__TEXT FOR ANALYSIS__.
↓
Despite reopening the case, Perez’s penalty, which was a grid drop at the next race, was upheld.
However, the Australian Grand Prix stewards said the two incidents were not comparable.
“The distinguishing feature here is that our decision [regarding Sainz in Australia] was made in-race,” a statement said. “We deemed it unnecessary for us to hear from SAI or hear from any other driver to decide that he was wholly to blame for the collision.
“A decision that we, and other Stewards panels, routinely take and are encouraged to take, when the cause of the collision is clear and there is a need for time penalties to be issued as quickly as possible.”
The stewards went on to explain why they had rejected all three elements presented by Ferrari.
“a) Telemetry: The telemetry data of itself is not a significant and relevant new element required to decide who was at fault for the collision. The Stewards have access to a considerable amount of telemetry data. We were also in a position to access such data. The telemetry data presented in the Petition is at best ambiguous and in our view did not exculpate SAI but in fact corroborated our decision that he was wholly to blame for the collision. He says he braked harder but could not stop the car because of cold tyres. He states further that a slow formation lap contributed to the cold tyres.
“There are two short points. First, even if that is true, the presentation of telemetry showing his braking point is not a significant new element for the purposes of Art.14.
↑
[Stored data entries]
↓
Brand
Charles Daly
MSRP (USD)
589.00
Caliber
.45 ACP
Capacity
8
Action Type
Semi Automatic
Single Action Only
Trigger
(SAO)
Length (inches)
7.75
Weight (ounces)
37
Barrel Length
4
↑
__QUESTIONS TO ANSWER__.
1 > Could you recast the stored data rows as a numbered list, leaving out any blank lines?
2 > How would the passage on the stewards' rejection of Ferrari's petition continue from its last sentence?

__RESULTS FOR THE EXERCISE__.
1 >
1. Brand
2. Charles Daly
3. MSRP (USD)
4. 589.00
5. Caliber
6. .45 ACP
7. Capacity
8. 8
9. Action Type
10. Semi Automatic
11. Single Action Only
12. Trigger
13. (SAO)
14. Length (inches)
15. 7.75
16. Weight (ounces)
17. 37
18. Barrel Length
19. 4

2 >
“Second, the conditions of the track and the tyres was something that every competitor needed to take into account and adapt to. In trying to brake late while racing GAS, he adopted the risk that he, as a driver, would lose control of his car. In this case, that risk materialised, with the consequence of a collision that ensued, for which a penalty follows.
“b) SAI’s written witness statement (the document itself) is not a new significant and relevant element required to decide who was at fault for the collision. First, had we thought that this required a statement from SAI for us to analyse the event, we would have summoned him after the race. We did not consider it necessary then to hear from him to decide that fact.
“His witness statement, in essence, states how poor the grip was (we have dealt with why that is not a sufficient excuse above) and how the sun was in his eyes. But logic would dictate that the position of the sun would have equally impacted other drivers too. It is not a justifiable reason to avoid a penalty for a collision. The witness statement is therefore not a new element either.
“c) The other drivers’ statements are not new significant and relevant elements required to decide about the incident (none of the statements contained new significant and relevant versions about the collision). These statements were all records of post-race statements given by the drivers to the media. These were presented to corroborate their position that the grip level was low and that the tyres were cold.”
Ferrari issued the following statement in response to the stewards’ decision.
“We acknowledge the FIA decision not to grant us a right of review in relation to the penalty imposed on Carlos Sainz at the 2023 Australian Grand Prix. We are naturally disappointed, and felt that we had provided sufficient significant new elements for the FIA to re-examine the decision especially in the context of the particular conditions and multiple incidents that occurred during the final restart.
“We are however respectful of the process and of the FIA decision. We are now looking forward to entering broader discussions with the FIA, F1 and all the teams, with the aim of further improving the policing of our sport, in order to ensure the highest level of fairness and consistency that our sport deserves.”